# cleaning



## steviepc7 (Jan 23, 2010)

Hey guys,

I have a 29 gallon tank planted with water sprite and annarchis. Im wondering what you guys do when u clean your planted tanks. Do you uproot the plants and vacuum all your gravel or do you leave the plants planted and just try to vacuum around them as much as you can?


----------



## majerah1 (Oct 29, 2010)

In my heavily planted tank,I just pull out about 50% of the water,and trim the plants.I dont vac the gravel(its a mix of sand,gravel,eco complete and voodoo river substrate.I leave the substrate be,because any decaying plant matter the plants use,or the snails eat,and leftover food goes to the plants and snails,and the snail poo feeds the plants too.Its a pretty balanced system.The 29 gallon,is not quite there yet,so i do hover over the substrate to lift excess debris,but I dont uproot any plants,unless I rescape.I do replant the trimmed tops though,as most of my plants are stem.


----------



## beaslbob (May 29, 2009)

steviepc7 said:


> Hey guys,
> 
> I have a 29 gallon tank planted with water sprite and annarchis. Im wondering what you guys do when u clean your planted tanks.
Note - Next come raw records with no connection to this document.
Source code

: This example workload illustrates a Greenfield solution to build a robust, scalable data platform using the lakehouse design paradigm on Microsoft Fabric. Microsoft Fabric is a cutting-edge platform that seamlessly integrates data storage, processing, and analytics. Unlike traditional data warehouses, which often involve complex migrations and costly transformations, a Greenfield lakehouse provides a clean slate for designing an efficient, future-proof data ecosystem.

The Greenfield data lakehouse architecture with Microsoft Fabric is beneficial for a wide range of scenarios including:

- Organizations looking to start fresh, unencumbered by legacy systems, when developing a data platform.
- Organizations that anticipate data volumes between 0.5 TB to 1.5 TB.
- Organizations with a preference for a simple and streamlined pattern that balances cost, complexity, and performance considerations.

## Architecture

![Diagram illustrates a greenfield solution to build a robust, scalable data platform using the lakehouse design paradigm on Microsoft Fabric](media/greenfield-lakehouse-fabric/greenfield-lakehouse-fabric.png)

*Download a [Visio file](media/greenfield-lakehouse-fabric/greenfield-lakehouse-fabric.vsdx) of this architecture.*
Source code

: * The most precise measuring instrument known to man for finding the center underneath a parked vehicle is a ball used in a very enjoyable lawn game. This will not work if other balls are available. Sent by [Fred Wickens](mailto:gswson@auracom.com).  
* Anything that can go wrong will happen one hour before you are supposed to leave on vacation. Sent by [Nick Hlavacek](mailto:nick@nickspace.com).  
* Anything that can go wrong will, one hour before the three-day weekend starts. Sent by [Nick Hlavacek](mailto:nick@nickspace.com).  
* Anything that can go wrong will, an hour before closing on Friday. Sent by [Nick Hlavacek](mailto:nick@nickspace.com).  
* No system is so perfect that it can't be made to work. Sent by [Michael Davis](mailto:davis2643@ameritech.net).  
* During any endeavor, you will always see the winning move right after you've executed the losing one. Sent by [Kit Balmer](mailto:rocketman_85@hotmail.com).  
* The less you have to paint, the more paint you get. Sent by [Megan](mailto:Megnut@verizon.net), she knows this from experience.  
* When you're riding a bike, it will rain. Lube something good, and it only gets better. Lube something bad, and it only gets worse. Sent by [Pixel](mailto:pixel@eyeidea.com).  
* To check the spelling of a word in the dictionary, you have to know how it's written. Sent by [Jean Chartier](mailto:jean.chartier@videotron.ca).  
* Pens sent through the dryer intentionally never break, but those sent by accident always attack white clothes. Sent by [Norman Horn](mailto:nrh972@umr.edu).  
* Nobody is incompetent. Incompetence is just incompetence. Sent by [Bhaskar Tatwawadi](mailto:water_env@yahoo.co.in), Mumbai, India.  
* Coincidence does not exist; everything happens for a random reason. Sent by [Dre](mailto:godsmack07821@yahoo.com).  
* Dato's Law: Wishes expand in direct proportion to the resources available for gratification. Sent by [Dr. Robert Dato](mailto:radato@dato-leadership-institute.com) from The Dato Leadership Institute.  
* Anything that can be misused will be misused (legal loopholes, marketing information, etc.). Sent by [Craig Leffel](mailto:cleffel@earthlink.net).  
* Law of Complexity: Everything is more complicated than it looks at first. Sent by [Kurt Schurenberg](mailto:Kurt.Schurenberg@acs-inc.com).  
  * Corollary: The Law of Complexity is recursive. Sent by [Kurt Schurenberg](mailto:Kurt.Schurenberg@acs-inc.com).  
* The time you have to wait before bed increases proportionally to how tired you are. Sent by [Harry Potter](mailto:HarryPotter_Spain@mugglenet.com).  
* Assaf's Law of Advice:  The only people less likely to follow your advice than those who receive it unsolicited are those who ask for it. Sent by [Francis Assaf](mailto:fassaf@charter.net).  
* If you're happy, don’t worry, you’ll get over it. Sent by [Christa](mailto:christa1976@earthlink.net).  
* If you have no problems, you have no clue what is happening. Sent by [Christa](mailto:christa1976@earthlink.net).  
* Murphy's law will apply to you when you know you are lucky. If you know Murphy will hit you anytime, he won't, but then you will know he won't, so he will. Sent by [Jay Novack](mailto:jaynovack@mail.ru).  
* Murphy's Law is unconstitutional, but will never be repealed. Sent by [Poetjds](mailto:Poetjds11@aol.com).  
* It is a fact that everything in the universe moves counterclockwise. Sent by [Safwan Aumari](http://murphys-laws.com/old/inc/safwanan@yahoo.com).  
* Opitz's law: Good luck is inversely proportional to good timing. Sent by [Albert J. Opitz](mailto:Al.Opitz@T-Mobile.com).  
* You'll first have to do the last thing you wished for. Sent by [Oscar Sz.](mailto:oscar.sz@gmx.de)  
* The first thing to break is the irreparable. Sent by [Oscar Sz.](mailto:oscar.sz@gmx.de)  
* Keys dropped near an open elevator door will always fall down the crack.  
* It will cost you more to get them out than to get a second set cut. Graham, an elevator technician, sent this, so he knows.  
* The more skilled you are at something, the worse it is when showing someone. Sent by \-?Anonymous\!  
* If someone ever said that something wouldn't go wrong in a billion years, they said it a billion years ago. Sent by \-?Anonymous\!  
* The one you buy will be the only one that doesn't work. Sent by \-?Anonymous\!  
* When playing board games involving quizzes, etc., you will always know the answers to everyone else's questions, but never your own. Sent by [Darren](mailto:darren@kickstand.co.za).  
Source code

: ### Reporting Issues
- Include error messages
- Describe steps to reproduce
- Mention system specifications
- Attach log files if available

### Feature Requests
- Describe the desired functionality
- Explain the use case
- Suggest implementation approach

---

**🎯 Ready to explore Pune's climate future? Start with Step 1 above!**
Do you uproot the plants and vacuum all your gravel or do you leave the plants planted and just try to vacuum around them as much as you can?


No (uproot then clean).

I don't clean the planted tanks.


----------



## snail (Aug 6, 2010)

It depends on how many plants you have. You might want to vac areas where there are no plants but stay away from the plants, they need some peace to grow and will take enjoy the waste that is around their roots.


----------



## jrman83 (Jul 9, 2010)

I don't vac too much in my planted tanks. If I am doing some movement of plants and it creates a stir I will try and vac that area or around it as much as I can. Occasionally I will wave the vac tube low to the bottom to try and stir up loose stuff and get it or use my hand to stir it up.


----------



## chris oe (Feb 27, 2009)

I rarely vacuum. I have mts snails and they travel all through the substrate and do a good job keeping the substrate clean and open, so I don't really need to, but even if I didn't, I wouldn't uproot my plants.


----------



## danilykins (Dec 22, 2010)

I vacuum around the plants, and then lightly vacuum on the plants(like put the entire vacuum over the plant and suck up the yuck on the plants. I try not to uproot them because the roots are long.


----------



## steviepc7 (Jan 23, 2010)

thanks for all the info guys,

i guess im more concerned now because i recently got a ram and i know how fickle they are about perfect water conditions.


----------